Case ID: f2d_453/html/1218-01.html
Source: Caselaw Access Project
Author: {"author": "PER CURIAM.", "license": "Public Domain", "url": "https://static.case.law/"}
Date Created: 2024-08-24T03:29:51.129683

Nathaniel VINCENT, Appellant, v. R. I. MOSELY, Warden of U. S. Penitentiary and Joseph N. Shore, U. S. Board of Parole, Chairman, Appellees.
    No. 71-1494.
    United States Court of Appeals, Eighth Circuit.
    Jan. 18, 1972.
    Nathaniel Vincent, filed brief pro. se.
    Daniel Bartlett, Jr., U. S. Atty. and John A. Newton, Asst. U. S. Atty., St. Louis, Mo., filed brief for appellees.
    Before VAN OOSTERHOUT and STEPHENSON, Circuit Judges, and REGISTER, District Judge.
   PER CURIAM.

This is a timely appeal by petitioner Vincent from final order of the District Court, 327 F.Supp. 975, dismissing his motion to vacate judgment and sentence. Vincent was indicted, tried and convicted on each of two counts, and sentenced to ten-years inprisonment upon each count, the sentences to be served consecutively. This court affirmed the conviction. Vincent v. United States, 8 Cir., 337 F.2d 891. The facts are fully set out in our affirming opinion.

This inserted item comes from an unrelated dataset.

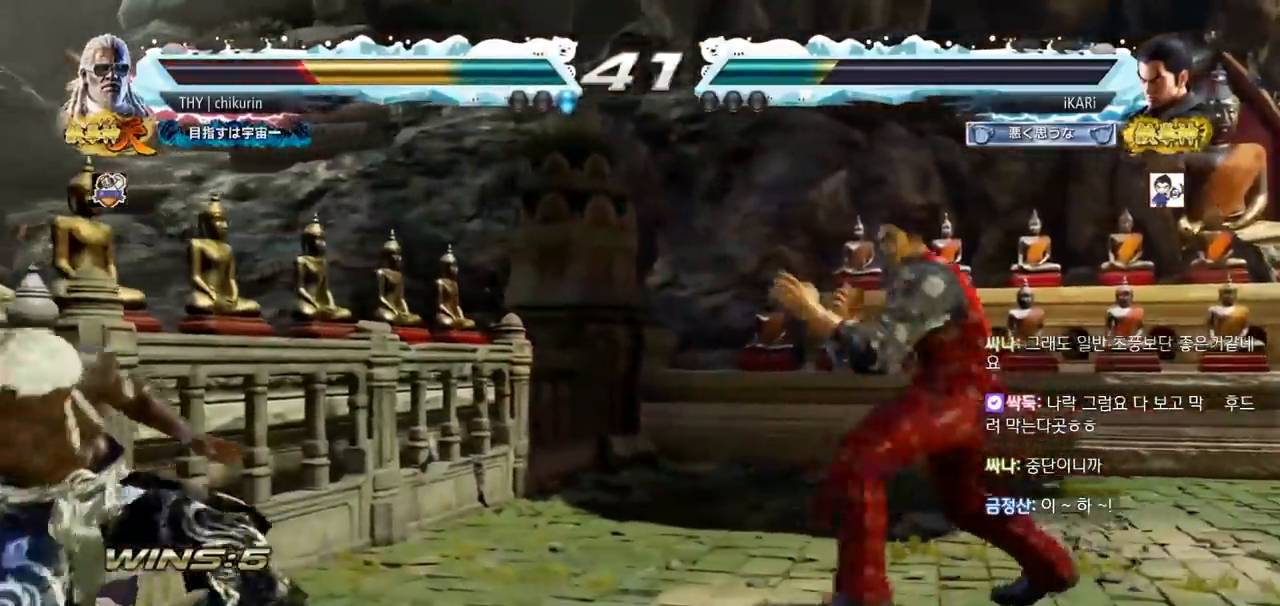
{"buttons": [], "left_stick": "left", "events": [[134, "left_stick", "right"], [300, "left_stick", "center"], [417, "left_stick", "down"], [467, "left_stick", "left"]]}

Count I charged the defendant with transportation of heroin in violation of 26 U.S.C.A. § 4724(b). Count II charged the defendant with concealing the same heroin involved in Count I in violation of 21 U.S.C.A. § 174. We held, among other things, that the offenses charged in the separate counts were separate and distinct offenses.

Vincent’s present collateral attack upon his conviction is based upon the ground that the two counts with which he is charged occurred on the same date and involved the same heroin and that the transportation and concealment of such heroin constitute a single offense justifying only a single sentence. Vincent in support of his present contention that consecutive sentences are not warranted cites: (1) Comprehensive Drug Abuse Prevention and Control Act of 1970 (84 Stat. 1236). (2) Some legislation proposed to Congress, and (3) United States v. Madden, D.C.Okla., unreported.

Section 1103(a) of the new Drug Control Act expressly provides that the Act is not to be applied retroactively. Proposed legislation in no way impairs the validity of the sentence imposed. Legislation is not effective until enacted. The Madden case is distinguishable. In that case, the court within the time provided by Rule 35, Fed.R.Crim.P., modified previously imposed consecutive sentences in the exercise of discretion granted him by such rule. In our present case, the time for a Rule 35 modification has long since expired.

The trial court as the basis for its dismissal states:

“This argument is without tenable basis under the decision in Gore v. United States, 357 U.S. 386, 389, 78 S.Ct. 1280, 2 L.Ed.2d 1405 (1958), which stated that ‘The fact that an offender violates by a single transaction several regulatory controls devised by Congress as means for dealing with a social evil as deleterious as it is difficult to combat does not make the several different regulatory controls single and identic.’ See also Harris v. United States, 359 U.S. 19, 79 S.Ct. 560, 3 L.Ed.2d 597 (1959); Worthem v. United States, 298 F.2d 814 (8th Cir. 1962); Williams v. United States, 292 F.2d 157 (8th Cir. 1961). Manifestly, a transportation of narcotic drugs involves elements of proof which are not essential in establishing possession of a narcotic drug, and vice versa, so that no question can exist as to their capacity to constitute distinct offenses under the narcotics control statutes. . . . ”

We agree. The judgment of dismissal is affirmed.